-- TASKS AND EXERCISES --
a) Reproduce the article on House Democrats' tax plan between "Democrats on the" and "earlier this year.", inclusive.
b) Answer these questions using the article on House Democrats' tax plan:
(i) What top corporate rate are House Democrats aiming for?
(ii) What surtax do House Democrats propose on individual income above $5 million?
(iii) Who is the president and founder of Patriotic Millionaires?
c) Write the next part of the article on House Democrats' tax plan, picking up after its final sentence.
[DOCUMENT TEXT Boundary: Start]
Democrats on the powerful House Ways and Means Committee are reportedly planning to unveil a slate of changes to the U.S. tax code that would raise the rates paid by large corporations and the rich—but not to the extent that President Joe Biden proposed earlier this year.
According to a brief draft document circulating among congressional aides and lobbyists, Democrats at the helm of the House’s chief tax-writing committee are aiming to raise the top corporate rate from 21% to 26.5%, short of the 28% rate that Biden endorsed.
In its current form, House Democrats’ proposal also calls for a smaller-than-expected increase in the top capital gains rate, which would rise from the current level of 20% to 25%. Biden, by contrast, has called for a 39.6% top tax rate on capital gains, the profits from the sale of an asset.
Instead of raising the top capital gains rate to the level Biden supports, House Democrats are pushing for a 3% surtax on individual income above $5 million.
Progressive groups were quick to voice their disapproval of the contours of House Democrats’ plan, which has yet to be finalized. Erica Payne, the president and founder of Patriotic Millionaires, an organization that advocates for higher taxes on the wealthy, said in a statement late Sunday that “America’s billionaires are popping champagne tonight as the House Ways and Means Committee—led by Chair Richie Neal [D-Mass.]—fails the president, fails the country, and fails history.”
The details of House Democrats’ plan, which is designed to help fund the party’s reconciliation package, began to emerge after corporate lobbyists voiced confidence that they would be able limit any potential tax increases on businesses and wealthy investors.
[DOCUMENT TEXT Boundary: End]
[RECORD EXTRACTS Boundary: Start]
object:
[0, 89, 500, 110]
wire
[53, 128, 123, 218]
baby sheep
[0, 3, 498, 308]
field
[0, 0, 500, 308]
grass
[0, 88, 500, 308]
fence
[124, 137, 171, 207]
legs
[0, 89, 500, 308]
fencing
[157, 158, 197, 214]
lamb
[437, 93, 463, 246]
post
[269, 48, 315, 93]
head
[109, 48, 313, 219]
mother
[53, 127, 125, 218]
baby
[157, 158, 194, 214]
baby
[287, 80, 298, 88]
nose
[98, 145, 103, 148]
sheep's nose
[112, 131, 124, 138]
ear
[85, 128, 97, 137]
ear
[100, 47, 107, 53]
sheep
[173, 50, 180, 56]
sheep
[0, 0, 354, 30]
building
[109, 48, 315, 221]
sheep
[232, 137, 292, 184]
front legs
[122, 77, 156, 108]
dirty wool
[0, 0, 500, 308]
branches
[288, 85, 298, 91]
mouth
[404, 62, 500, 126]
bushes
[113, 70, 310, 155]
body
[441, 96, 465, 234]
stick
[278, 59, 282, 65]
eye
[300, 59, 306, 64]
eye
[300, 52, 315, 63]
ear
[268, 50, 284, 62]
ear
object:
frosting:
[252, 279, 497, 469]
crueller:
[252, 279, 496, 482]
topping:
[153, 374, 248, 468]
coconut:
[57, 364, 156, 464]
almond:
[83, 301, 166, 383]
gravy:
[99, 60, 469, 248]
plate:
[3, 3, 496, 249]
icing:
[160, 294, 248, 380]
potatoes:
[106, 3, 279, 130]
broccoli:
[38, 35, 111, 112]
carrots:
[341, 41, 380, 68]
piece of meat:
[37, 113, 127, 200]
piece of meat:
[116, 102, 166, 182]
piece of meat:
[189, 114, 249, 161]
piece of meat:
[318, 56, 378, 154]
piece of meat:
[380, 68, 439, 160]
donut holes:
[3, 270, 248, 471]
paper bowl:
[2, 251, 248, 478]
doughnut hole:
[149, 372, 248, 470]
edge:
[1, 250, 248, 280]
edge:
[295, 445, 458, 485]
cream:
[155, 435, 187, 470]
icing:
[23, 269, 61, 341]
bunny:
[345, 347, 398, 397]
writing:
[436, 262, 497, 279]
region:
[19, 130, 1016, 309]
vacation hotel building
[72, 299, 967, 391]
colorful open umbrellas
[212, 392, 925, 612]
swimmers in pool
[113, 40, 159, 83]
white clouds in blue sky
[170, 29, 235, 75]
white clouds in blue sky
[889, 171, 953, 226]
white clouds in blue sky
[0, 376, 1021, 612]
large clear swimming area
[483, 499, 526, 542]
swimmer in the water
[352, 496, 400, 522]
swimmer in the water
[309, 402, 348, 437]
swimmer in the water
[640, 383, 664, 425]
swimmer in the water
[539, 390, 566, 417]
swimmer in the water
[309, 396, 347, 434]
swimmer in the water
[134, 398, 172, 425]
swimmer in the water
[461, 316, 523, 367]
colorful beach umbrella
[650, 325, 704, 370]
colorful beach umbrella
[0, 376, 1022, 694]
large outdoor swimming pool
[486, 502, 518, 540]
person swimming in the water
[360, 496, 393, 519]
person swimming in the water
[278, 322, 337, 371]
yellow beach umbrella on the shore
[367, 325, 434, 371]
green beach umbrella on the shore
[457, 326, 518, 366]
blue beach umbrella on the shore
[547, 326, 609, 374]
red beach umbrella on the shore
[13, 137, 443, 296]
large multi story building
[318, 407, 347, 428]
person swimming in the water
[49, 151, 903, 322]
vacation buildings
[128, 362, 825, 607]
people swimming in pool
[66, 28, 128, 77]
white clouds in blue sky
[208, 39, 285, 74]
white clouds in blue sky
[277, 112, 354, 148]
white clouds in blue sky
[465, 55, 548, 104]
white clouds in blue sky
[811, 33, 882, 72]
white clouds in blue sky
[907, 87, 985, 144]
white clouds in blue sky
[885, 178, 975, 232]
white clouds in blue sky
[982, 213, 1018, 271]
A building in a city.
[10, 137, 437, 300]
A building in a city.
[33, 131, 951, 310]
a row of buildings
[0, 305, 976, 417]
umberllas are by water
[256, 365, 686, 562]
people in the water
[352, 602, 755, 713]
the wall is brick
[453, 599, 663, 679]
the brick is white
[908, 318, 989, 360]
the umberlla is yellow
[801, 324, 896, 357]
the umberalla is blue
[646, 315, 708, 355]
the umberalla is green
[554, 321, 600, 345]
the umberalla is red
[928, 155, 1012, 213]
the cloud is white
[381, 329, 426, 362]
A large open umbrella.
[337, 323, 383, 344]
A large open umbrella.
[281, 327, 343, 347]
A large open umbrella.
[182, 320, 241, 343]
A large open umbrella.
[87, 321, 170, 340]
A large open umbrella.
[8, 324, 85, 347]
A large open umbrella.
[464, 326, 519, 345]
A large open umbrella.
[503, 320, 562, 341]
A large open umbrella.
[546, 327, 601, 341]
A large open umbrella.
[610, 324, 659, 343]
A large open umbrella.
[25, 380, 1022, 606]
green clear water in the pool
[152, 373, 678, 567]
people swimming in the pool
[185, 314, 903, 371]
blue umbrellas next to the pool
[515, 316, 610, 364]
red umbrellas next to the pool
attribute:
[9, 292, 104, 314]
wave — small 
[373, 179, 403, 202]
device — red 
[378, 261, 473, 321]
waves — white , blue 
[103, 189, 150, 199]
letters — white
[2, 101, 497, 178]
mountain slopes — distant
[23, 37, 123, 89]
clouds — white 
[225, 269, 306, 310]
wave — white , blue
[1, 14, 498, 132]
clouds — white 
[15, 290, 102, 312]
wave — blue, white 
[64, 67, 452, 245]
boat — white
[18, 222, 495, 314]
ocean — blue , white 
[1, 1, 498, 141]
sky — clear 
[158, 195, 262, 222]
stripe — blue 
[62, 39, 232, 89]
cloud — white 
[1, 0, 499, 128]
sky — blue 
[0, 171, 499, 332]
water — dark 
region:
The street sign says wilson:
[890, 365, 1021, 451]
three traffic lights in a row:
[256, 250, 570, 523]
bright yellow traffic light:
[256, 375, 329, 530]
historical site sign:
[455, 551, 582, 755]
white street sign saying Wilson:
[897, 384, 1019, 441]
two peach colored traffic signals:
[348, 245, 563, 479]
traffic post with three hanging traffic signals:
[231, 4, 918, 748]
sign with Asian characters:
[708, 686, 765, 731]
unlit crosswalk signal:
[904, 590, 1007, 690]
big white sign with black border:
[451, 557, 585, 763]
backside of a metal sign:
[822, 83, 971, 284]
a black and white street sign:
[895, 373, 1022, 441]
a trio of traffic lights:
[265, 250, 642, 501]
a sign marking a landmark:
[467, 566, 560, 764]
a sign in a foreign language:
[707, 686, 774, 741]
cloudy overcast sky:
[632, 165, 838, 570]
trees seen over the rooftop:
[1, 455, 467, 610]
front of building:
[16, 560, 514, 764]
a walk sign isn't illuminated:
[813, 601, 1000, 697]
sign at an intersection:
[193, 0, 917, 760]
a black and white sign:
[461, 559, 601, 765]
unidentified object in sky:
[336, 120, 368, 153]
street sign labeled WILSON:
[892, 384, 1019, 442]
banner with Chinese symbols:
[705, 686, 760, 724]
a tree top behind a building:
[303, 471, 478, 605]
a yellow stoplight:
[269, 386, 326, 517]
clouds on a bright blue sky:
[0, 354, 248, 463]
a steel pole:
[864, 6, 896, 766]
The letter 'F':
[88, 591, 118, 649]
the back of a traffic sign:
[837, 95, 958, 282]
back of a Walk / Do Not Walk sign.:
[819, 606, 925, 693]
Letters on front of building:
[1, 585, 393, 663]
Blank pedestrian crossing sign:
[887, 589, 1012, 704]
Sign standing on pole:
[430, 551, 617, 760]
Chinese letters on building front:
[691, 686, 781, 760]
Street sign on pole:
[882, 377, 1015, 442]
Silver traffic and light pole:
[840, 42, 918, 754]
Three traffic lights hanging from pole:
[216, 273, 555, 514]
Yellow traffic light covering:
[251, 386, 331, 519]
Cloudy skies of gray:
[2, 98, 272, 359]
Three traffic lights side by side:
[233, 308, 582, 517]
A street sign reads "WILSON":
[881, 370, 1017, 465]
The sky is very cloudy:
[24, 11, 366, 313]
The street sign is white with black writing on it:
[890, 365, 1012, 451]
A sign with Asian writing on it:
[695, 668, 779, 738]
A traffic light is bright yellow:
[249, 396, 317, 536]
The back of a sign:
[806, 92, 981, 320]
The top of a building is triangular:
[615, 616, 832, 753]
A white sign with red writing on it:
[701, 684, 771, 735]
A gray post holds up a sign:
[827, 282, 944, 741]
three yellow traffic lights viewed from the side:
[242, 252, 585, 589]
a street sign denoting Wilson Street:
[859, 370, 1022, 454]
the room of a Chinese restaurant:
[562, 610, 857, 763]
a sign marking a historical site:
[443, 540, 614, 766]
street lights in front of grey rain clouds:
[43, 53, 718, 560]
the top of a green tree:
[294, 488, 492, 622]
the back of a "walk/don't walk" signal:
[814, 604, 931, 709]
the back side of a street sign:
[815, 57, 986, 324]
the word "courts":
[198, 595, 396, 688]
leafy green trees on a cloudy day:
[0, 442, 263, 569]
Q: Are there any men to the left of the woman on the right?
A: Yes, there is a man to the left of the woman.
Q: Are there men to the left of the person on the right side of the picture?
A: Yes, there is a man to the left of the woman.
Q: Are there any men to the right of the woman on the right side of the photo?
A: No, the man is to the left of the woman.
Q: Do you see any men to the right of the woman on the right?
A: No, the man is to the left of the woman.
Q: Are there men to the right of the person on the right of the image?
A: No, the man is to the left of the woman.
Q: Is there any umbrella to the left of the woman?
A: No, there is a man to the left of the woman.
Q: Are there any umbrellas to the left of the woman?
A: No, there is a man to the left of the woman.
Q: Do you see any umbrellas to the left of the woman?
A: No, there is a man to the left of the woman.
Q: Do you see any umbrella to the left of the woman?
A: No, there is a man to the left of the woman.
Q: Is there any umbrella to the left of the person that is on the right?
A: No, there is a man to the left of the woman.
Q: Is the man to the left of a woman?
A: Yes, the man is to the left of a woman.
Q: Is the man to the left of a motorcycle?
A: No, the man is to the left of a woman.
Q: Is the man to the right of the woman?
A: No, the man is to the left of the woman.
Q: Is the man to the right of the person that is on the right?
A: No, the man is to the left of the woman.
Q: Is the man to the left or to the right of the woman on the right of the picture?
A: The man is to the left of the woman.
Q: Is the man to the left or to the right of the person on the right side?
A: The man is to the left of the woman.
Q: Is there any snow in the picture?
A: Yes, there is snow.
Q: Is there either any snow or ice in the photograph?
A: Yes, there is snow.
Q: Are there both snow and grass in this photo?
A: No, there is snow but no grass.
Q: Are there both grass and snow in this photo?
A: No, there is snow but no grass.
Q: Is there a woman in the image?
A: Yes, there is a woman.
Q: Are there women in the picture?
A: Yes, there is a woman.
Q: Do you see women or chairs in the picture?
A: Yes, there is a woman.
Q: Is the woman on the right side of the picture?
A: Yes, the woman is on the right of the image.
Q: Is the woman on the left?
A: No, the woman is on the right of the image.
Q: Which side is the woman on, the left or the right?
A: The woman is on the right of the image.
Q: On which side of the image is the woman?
[RECORD EXTRACTS Boundary: End]
-- RESULTS FOR EACH TASK --
a)
Democrats on the powerful House Ways and Means Committee are reportedly planning to unveil a slate of changes to the U.S. tax code that would raise the rates paid by large corporations and the rich—but not to the extent that President Joe Biden proposed earlier this year.

b)
(i) 26.5%
(ii) A 3% surtax
(iii) Erica Payne

c)
“The business community has made progress with certain Democrats on legitimate policy concerns with some of these proposals and their implications on the economy and international competitiveness,” one unnamed lobbyist told The Hill late last month. “A lot of those arguments are landing.”
As Bloomberg reported early Monday, the House Ways and Means Committee proposals “are slimmed down to appeal to business-minded Democrats, many of whom hail from swing districts.”
“And Democratic leaders, who need the party’s full support to push Biden’s agenda through Congress, will almost certainly pare them down further in the weeks ahead,” the outlet added.
With Democrats racing to assemble their reconciliation package—and the bill’s “pay-fors”—by a self-imposed September 15 deadline, tensions between the party’s progressives and conservatives are intensifying as the latter faction attempts to shrink a centerpiece of Biden’s social spending and climate agenda. Progressives, led by Bernie Sanders (I-Vt.) in the Senate and Pramila Jayapal (D-Wash.) in the House, have made clear that they won’t approve of anything less than $3.5 trillion.
The House and Senate, both of which are narrowly controlled by Democrats, must ultimately approve an identical package for it to become law.
“There is a sense of urgency which I think the American people understand,” Sanders, the chair of the Senate Budget Committee, said Sunday. “And what they want, is finally—maybe, just maybe—the Congress of the United States will act for them, and not just for the wealthy campaign contributors.”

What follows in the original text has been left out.